Stored items from a collection
======
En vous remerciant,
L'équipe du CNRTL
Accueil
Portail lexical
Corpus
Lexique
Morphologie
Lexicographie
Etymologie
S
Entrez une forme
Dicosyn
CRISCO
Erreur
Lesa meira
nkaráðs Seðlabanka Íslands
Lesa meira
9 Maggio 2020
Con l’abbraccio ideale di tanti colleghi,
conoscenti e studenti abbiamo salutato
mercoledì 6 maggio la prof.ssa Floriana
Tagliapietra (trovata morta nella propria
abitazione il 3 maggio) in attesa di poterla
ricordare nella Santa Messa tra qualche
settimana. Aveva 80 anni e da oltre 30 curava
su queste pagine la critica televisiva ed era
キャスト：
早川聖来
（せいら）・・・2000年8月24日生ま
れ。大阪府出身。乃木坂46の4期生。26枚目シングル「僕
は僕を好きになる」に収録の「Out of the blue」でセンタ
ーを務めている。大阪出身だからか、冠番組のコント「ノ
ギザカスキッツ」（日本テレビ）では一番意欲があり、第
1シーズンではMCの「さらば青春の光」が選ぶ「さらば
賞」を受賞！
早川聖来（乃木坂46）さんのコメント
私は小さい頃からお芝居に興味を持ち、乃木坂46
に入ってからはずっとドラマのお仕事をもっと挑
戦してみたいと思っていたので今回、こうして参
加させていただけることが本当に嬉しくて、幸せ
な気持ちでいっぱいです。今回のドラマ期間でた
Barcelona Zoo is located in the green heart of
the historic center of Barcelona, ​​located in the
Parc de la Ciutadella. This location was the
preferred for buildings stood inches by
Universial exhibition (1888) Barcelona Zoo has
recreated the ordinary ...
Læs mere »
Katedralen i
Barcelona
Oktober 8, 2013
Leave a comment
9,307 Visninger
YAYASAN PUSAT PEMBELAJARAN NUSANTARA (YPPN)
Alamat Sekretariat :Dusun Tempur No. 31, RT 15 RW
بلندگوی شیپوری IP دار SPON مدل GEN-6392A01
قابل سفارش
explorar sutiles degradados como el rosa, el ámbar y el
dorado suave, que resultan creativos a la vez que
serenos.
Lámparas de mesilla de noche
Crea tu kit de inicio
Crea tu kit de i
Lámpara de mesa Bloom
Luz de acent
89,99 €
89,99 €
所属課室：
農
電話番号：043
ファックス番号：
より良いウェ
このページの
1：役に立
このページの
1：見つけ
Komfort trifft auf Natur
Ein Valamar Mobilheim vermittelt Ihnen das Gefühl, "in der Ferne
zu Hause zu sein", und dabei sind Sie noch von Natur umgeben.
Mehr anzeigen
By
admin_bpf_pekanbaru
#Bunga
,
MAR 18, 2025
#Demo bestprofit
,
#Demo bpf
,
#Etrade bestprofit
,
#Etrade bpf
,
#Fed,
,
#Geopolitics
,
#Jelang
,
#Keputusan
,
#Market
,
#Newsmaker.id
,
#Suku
======
**WHAT IS NEEDED:**
Output the data exactly, in full.

**ANSWER BOX:**
En vous remerciant,
L'équipe du CNRTL
Accueil
Portail lexical
Corpus
Lexique
Morphologie
Lexicographie
Etymologie
S
Entrez une forme
Dicosyn
CRISCO
Erreur
Lesa meira
nkaráðs Seðlabanka Íslands
Lesa meira
9 Maggio 2020
Con l’abbraccio ideale di tanti colleghi,
conoscenti e studenti abbiamo salutato
mercoledì 6 maggio la prof.ssa Floriana
Tagliapietra (trovata morta nella propria
abitazione il 3 maggio) in attesa di poterla
ricordare nella Santa Messa tra qualche
settimana. Aveva 80 anni e da oltre 30 curava
su queste pagine la critica televisiva ed era
キャスト：
早川聖来
（せいら）・・・2000年8月24日生ま
れ。大阪府出身。乃木坂46の4期生。26枚目シングル「僕
は僕を好きになる」に収録の「Out of the blue」でセンタ
ーを務めている。大阪出身だからか、冠番組のコント「ノ
ギザカスキッツ」（日本テレビ）では一番意欲があり、第
1シーズンではMCの「さらば青春の光」が選ぶ「さらば
賞」を受賞！
早川聖来（乃木坂46）さんのコメント
私は小さい頃からお芝居に興味を持ち、乃木坂46
に入ってからはずっとドラマのお仕事をもっと挑
戦してみたいと思っていたので今回、こうして参
加させていただけることが本当に嬉しくて、幸せ
な気持ちでいっぱいです。今回のドラマ期間でた
Barcelona Zoo is located in the green heart of
the historic center of Barcelona, ​​located in the
Parc de la Ciutadella. This location was the
preferred for buildings stood inches by
Universial exhibition (1888) Barcelona Zoo has
recreated the ordinary ...
Læs mere »
Katedralen i
Barcelona
Oktober 8, 2013
Leave a comment
9,307 Visninger
YAYASAN PUSAT PEMBELAJARAN NUSANTARA (YPPN)
Alamat Sekretariat :Dusun Tempur No. 31, RT 15 RW
بلندگوی شیپوری IP دار SPON مدل GEN-6392A01
قابل سفارش
explorar sutiles degradados como el rosa, el ámbar y el
dorado suave, que resultan creativos a la vez que
serenos.
Lámparas de mesilla de noche
Crea tu kit de inicio
Crea tu kit de i
Lámpara de mesa Bloom
Luz de acent
89,99 €
89,99 €
所属課室：
農
電話番号：043
ファックス番号：
より良いウェ
このページの
1：役に立
このページの
1：見つけ
Komfort trifft auf Natur
Ein Valamar Mobilheim vermittelt Ihnen das Gefühl, "in der Ferne
zu Hause zu sein", und dabei sind Sie noch von Natur umgeben.
Mehr anzeigen
By
admin_bpf_pekanbaru
#Bunga
,
MAR 18, 2025
#Demo bestprofit
,
#Demo bpf
,
#Etrade bestprofit
,
#Etrade bpf
,
#Fed,
,
#Geopolitics
,
#Jelang
,
#Keputusan
,
#Market
,
#Newsmaker.id
,
#Suku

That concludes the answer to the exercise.